Copy every line of the data exactly, leaving nothing out.

###

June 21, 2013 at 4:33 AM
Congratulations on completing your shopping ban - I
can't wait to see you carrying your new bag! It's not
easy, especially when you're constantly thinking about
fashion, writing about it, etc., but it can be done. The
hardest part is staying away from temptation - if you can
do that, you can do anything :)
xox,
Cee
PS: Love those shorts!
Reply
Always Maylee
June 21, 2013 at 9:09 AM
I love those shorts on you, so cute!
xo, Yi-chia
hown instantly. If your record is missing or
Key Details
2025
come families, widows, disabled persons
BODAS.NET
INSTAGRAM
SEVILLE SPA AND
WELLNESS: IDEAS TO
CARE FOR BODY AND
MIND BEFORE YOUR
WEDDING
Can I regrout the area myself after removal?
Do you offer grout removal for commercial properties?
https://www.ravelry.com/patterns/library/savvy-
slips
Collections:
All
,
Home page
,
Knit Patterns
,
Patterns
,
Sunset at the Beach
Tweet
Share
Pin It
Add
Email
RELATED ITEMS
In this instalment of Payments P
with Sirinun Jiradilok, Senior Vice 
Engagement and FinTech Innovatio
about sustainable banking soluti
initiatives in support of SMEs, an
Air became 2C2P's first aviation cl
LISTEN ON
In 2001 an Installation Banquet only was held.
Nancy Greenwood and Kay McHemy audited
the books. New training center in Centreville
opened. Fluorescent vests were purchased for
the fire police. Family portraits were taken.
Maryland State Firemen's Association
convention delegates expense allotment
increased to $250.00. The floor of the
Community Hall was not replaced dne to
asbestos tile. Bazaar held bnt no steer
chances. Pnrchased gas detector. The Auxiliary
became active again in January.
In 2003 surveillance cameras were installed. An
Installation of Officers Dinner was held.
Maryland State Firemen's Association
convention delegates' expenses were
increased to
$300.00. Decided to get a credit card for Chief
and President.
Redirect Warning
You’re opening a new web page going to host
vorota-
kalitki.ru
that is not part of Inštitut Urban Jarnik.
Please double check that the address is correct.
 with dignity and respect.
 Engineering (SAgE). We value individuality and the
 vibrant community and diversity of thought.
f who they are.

###

(Your response)
June 21, 2013 at 4:33 AM
Congratulations on completing your shopping ban - I
can't wait to see you carrying your new bag! It's not
easy, especially when you're constantly thinking about
fashion, writing about it, etc., but it can be done. The
hardest part is staying away from temptation - if you can
do that, you can do anything :)
xox,
Cee
PS: Love those shorts!
Reply
Always Maylee
June 21, 2013 at 9:09 AM
I love those shorts on you, so cute!
xo, Yi-chia
hown instantly. If your record is missing or
Key Details
2025
come families, widows, disabled persons
BODAS.NET
INSTAGRAM
SEVILLE SPA AND
WELLNESS: IDEAS TO
CARE FOR BODY AND
MIND BEFORE YOUR
WEDDING
Can I regrout the area myself after removal?
Do you offer grout removal for commercial properties?
https://www.ravelry.com/patterns/library/savvy-
slips
Collections:
All
,
Home page
,
Knit Patterns
,
Patterns
,
Sunset at the Beach
Tweet
Share
Pin It
Add
Email
RELATED ITEMS
In this instalment of Payments P
with Sirinun Jiradilok, Senior Vice 
Engagement and FinTech Innovatio
about sustainable banking soluti
initiatives in support of SMEs, an
Air became 2C2P's first aviation cl
LISTEN ON
In 2001 an Installation Banquet only was held.
Nancy Greenwood and Kay McHemy audited
the books. New training center in Centreville
opened. Fluorescent vests were purchased for
the fire police. Family portraits were taken.
Maryland State Firemen's Association
convention delegates expense allotment
increased to $250.00. The floor of the
Community Hall was not replaced dne to
asbestos tile. Bazaar held bnt no steer
chances. Pnrchased gas detector. The Auxiliary
became active again in January.
In 2003 surveillance cameras were installed. An
Installation of Officers Dinner was held.
Maryland State Firemen's Association
convention delegates' expenses were
increased to
$300.00. Decided to get a credit card for Chief
and President.
Redirect Warning
You’re opening a new web page going to host
vorota-
kalitki.ru
that is not part of Inštitut Urban Jarnik.
Please double check that the address is correct.
 with dignity and respect.
 Engineering (SAgE). We value individuality and the
 vibrant community and diversity of thought.
f who they are.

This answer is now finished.